KEY TERMS & DEFINITIONS KEYWORDS

Material connections: Where materials, parts and components are connected to hold structures together.

Standardized connections: Simplified joining techniques to connect mass produced standardized parts and components. Typically these connections are already embedded in parts and components for economical and productive construction.

Joining techniques such as joinery, mechanical fasteners, adhesives, glues and so forth to connect machine-made standardized parts and components to construct a new whole.

Customized connections: Joining techniques to connect raw materials together. Typically fabricators customize such joining to connect such non-standardized raw materials by manual analysis of material conditions.

Mass customized connections: Joining techniques customizing their typologies by automated analysis of material conditions.

Materiality: Materiality is defined with the most dominant properties among sensual properties (sight, touch, smell, taste, and hearing), technical properties (e.g. strength and elasticity) and expressive characteristics (organic, artificial).

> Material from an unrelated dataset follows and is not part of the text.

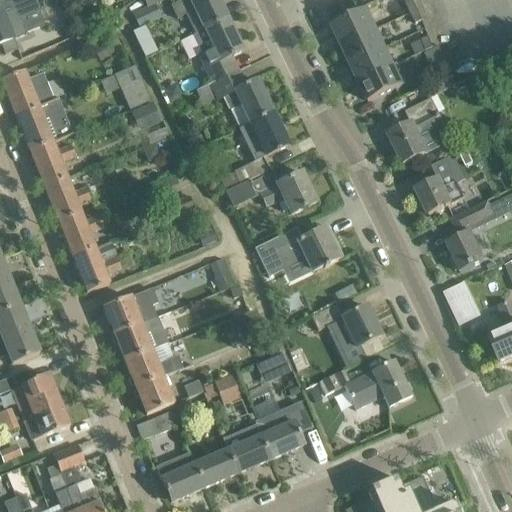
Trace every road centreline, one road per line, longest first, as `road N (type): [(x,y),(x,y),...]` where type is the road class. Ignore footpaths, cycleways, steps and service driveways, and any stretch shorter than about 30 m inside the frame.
road 1 (tertiary): [(474,420),(357,166),(266,0)]
road 2 (residential): [(146,511),(0,148)]
road 3 (residential): [(308,494),(474,420)]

Standardization: transforming diverse natural materials into regular, uniform, repeatable, measurable forms for rational construction and quality of artifacts.

Parts and components: standardized construction units typically mass produced by machine.

Mass customization: producing goods and services to meet individual customer's needs with near mass production efficiency.

Materiality: the most dominant properties of a material among sensual properties (sight, touch, smell, taste, and hearing), technical properties (e.g. strength and elasticity) and expressive characteristics (organic, artificial).

FGM (Functionally graded material): composite materials by varying the microstructure from one material to another with a specific gradient pattern or structure to improve functionality of materials.